Bozma sonrası hükme esas alınan bilirkişi kusur raporunda, … Genel Müdürlüğünün işin ihale makamı olduğundan bahisle, kusurunun olmadığının belirtilmesi suretiyle, bozma öncesi hükme esas alınan bilirkişi kusur raporunu tekrarla aynı gerekçelere yer verilerek, … Genel Müdürlüğü ile … İnş. Tah. Tur. Zir. Ür. Teks. Tic. ve Paz.
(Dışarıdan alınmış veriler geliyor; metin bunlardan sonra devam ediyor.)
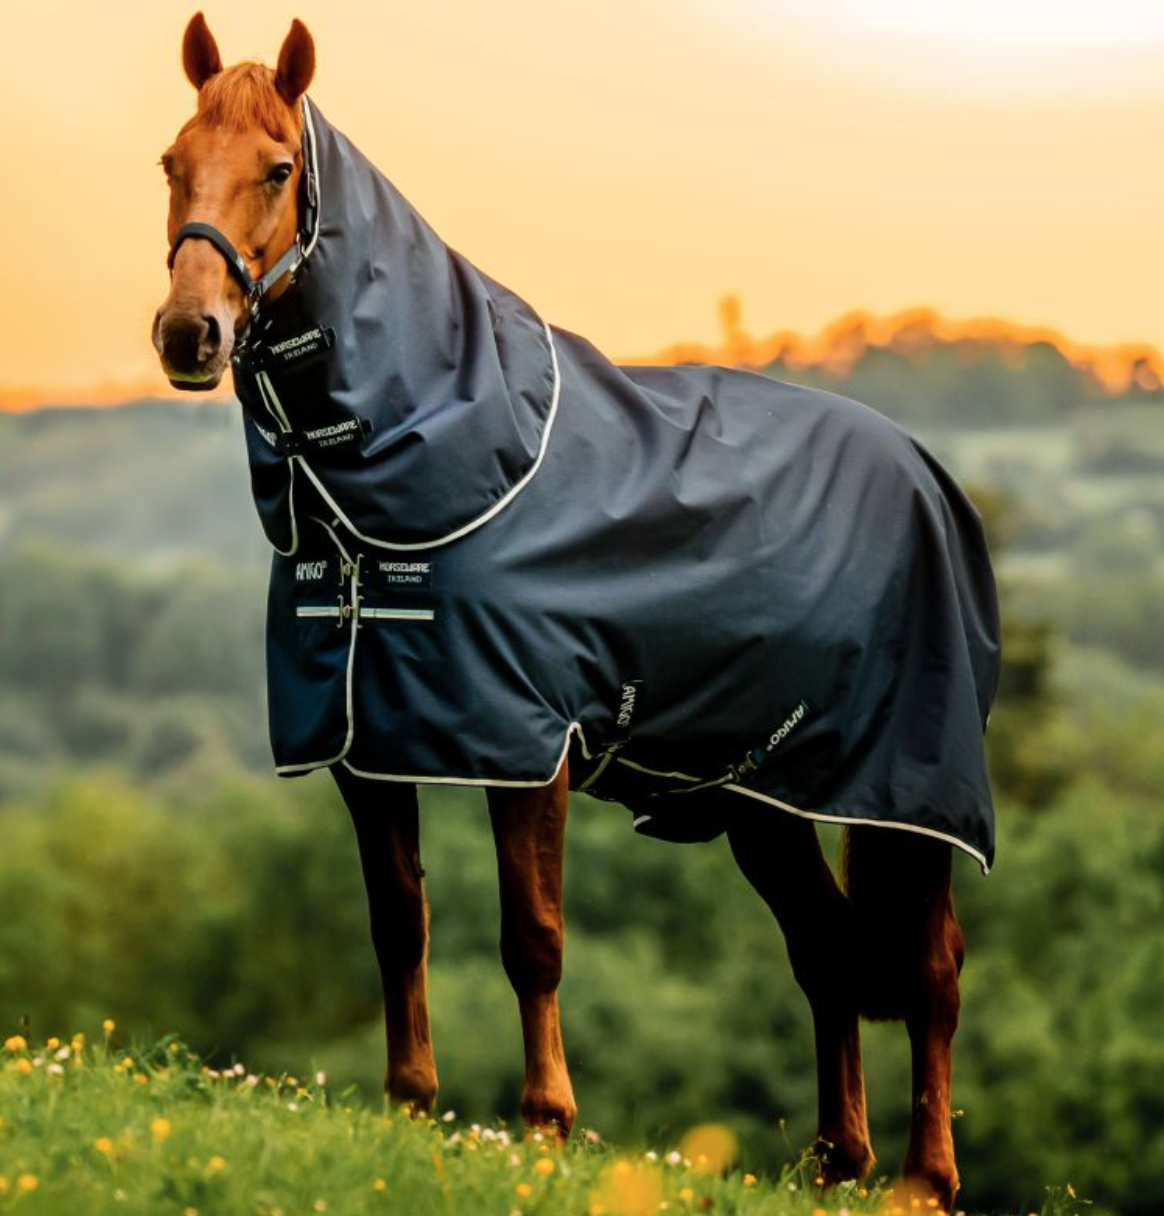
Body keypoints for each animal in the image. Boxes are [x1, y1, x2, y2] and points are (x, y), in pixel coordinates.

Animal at [153, 15, 1000, 1209]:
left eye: (277, 169)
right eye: (171, 164)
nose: (190, 335)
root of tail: (927, 473)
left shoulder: (525, 743)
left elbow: (533, 936)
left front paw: (546, 1125)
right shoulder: (365, 745)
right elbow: (398, 922)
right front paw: (408, 1106)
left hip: (908, 792)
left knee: (930, 967)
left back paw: (922, 1178)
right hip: (766, 798)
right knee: (828, 950)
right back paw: (838, 1161)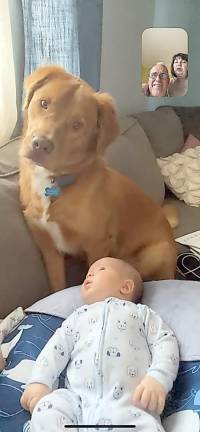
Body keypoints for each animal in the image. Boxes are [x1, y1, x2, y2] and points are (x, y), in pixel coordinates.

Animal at [19, 65, 177, 294]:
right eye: (44, 103)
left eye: (77, 125)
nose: (40, 144)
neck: (53, 182)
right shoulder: (48, 249)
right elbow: (57, 286)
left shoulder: (97, 245)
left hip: (155, 254)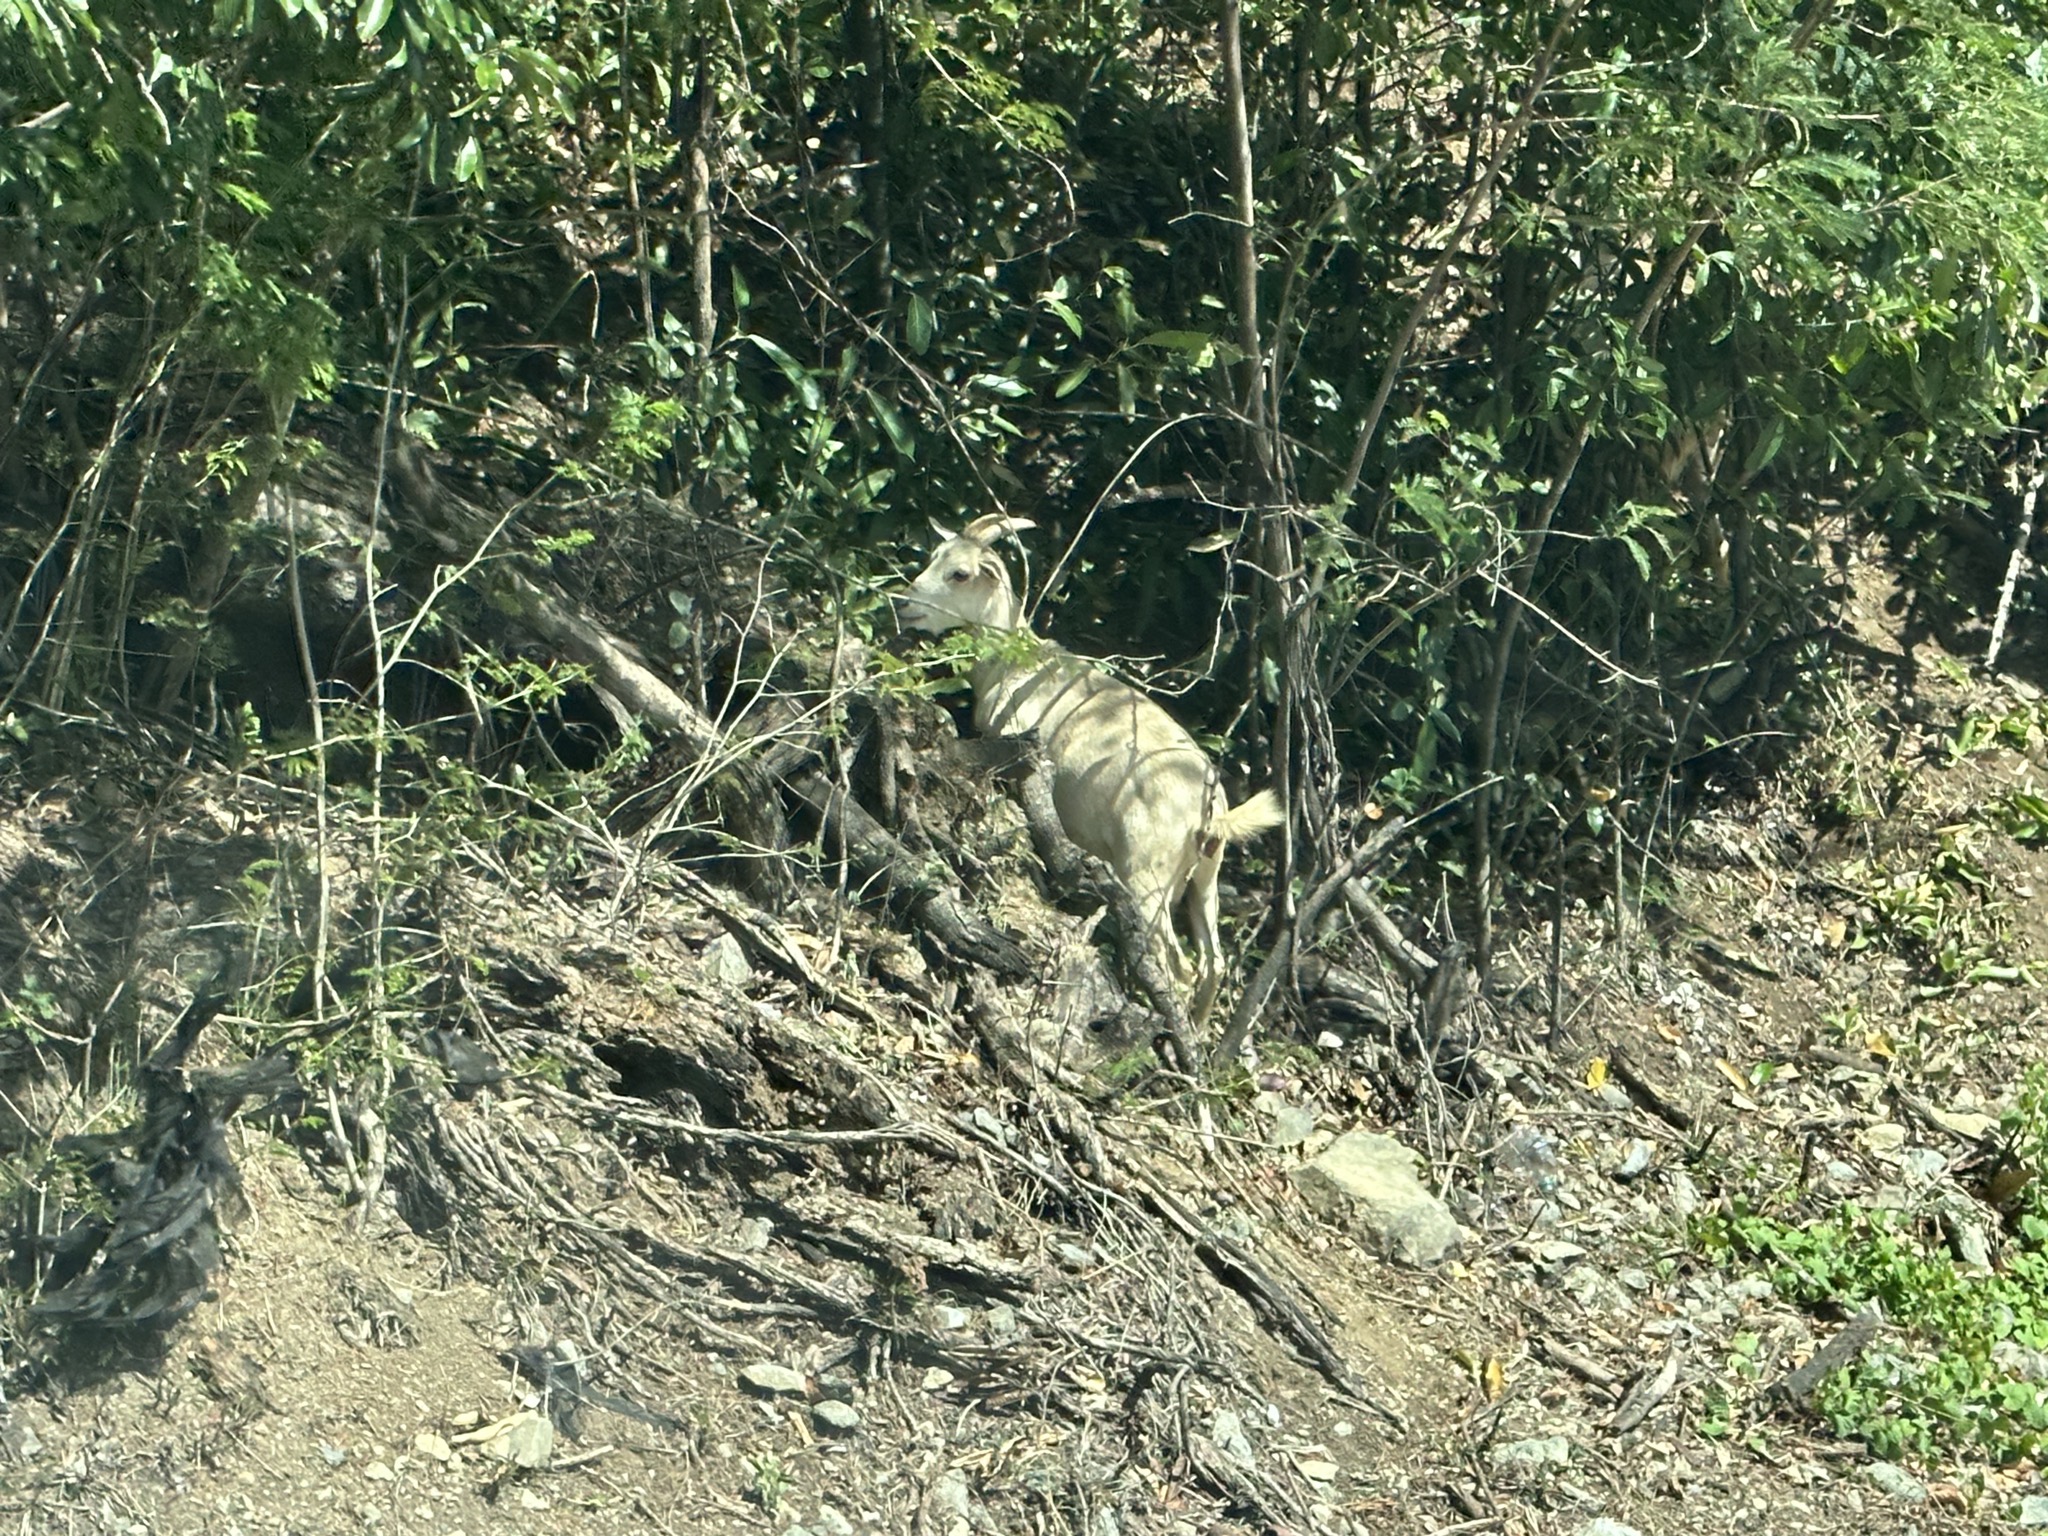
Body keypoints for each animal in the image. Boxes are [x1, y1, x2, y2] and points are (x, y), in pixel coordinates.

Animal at [893, 513, 1283, 1029]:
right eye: (934, 558)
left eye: (960, 573)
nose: (904, 605)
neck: (1018, 665)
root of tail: (1212, 808)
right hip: (1204, 876)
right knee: (1214, 963)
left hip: (1147, 875)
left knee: (1177, 966)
Ltd. Şti. arasındaki asıl işveren-alt işveren ilişkisine yönelik, yeterli irdeleme yapılmadığı anlaşılmakla ise de; dosya kapsamındaki kayıt ve belgelerden, davalılardan … Genel Müdürlüğünün asıl işveren olduğunun belirgin olduğunun anlaşılması karşısında, bu konuda yeniden kusur tespiti yaptırılarak ve elde edilecek sonuca göre hüküm kurulmalıdır.
Bu maddi ve hukuki esaslar göz önünde tutulmaksızın, eksik inceleme sonucunda yazılı şekilde hüküm kurulması, usul ve yasaya aykırı olup, bozma nedenidir.
O halde, davacı Kurum vekilinin bu yönleri amaçlayan temyiz itirazları kabul edilmeli ve hüküm bozulmalıdır.
SONUÇ: Temyiz edilen hükmün yukarıda açıklanan nedenlerle BOZULMASINA, 30.10.2018 gününde oybirliğiyle karar verildi.